Une transformation profonde du paysage médiatique
Les réformes engagées depuis 2023 ont radicalement changé la situation des médias gabonais. L’assouplissement des conditions d’exercice du journalisme, le retour de plusieurs professionnels exilés et l’accès facilité aux informations ont contribué à cette amélioration. Le récent processus électoral a notamment été salué pour sa transparence et l’ouverture accordée aux médias nationaux et internationaux, marquant une rupture nette avec les pratiques restrictives de l’ancien régime. La ministre de la Communication, Laurence Ndong, a souligné que cette reconnaissance internationale valide la volonté politique de faire de la liberté de la presse une réalité tangible.

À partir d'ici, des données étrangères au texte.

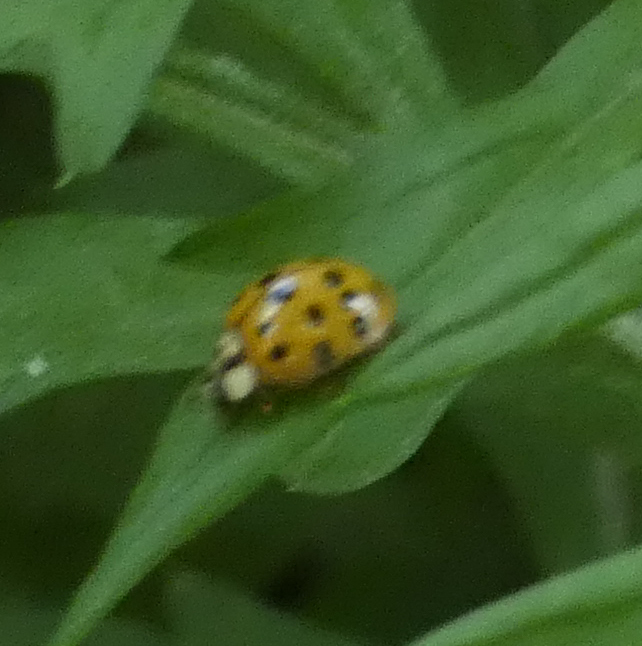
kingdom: Animalia
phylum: Arthropoda
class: Insecta
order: Coleoptera
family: Coccinellidae
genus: Harmonia
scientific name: Harmonia axyridis
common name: Harlequin ladybird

Des défis persistants malgré les progrès
Si le Gabon peut se féliciter de cette avancée significative, des obstacles subsistent. La précarité économique de nombreux médias locaux reste une préoccupation majeure. Le manque de ressources publicitaires et les difficultés d’accès aux financements exposent certains organes de presse à des risques de dépendance envers des intérêts politiques ou économiques. Comme le rappelle Anne Bocandé de RSF, l’indépendance éditoriale ne peut être durable sans une autonomie financière. La professionnalisation des pratiques journalistiques et le développement d’un écosystème médiatique numérique figurent également parmi les chantiers prioritaires pour consolider ces acquis.
Un symbole fort pour l’avenir démocratique du Gabon
Cette reconnaissance internationale intervient à un moment clé de la transition politique gabonaise. Elle démontre que les réformes engagées vont au-delà des simples déclarations d’intention et traduisent une réelle volonté d’ancrer le pays dans le camp des démocraties respectueuses des libertés fondamentales. Pour les observateurs, cette performance inédite envoie un signal positif, même si le chemin reste long pour transformer cet élan en progrès durables. Le Gabon a désormais l’opportunité de servir de modèle en Afrique centrale, à condition de poursuivre les efforts pour garantir une presse véritablement libre et indépendante.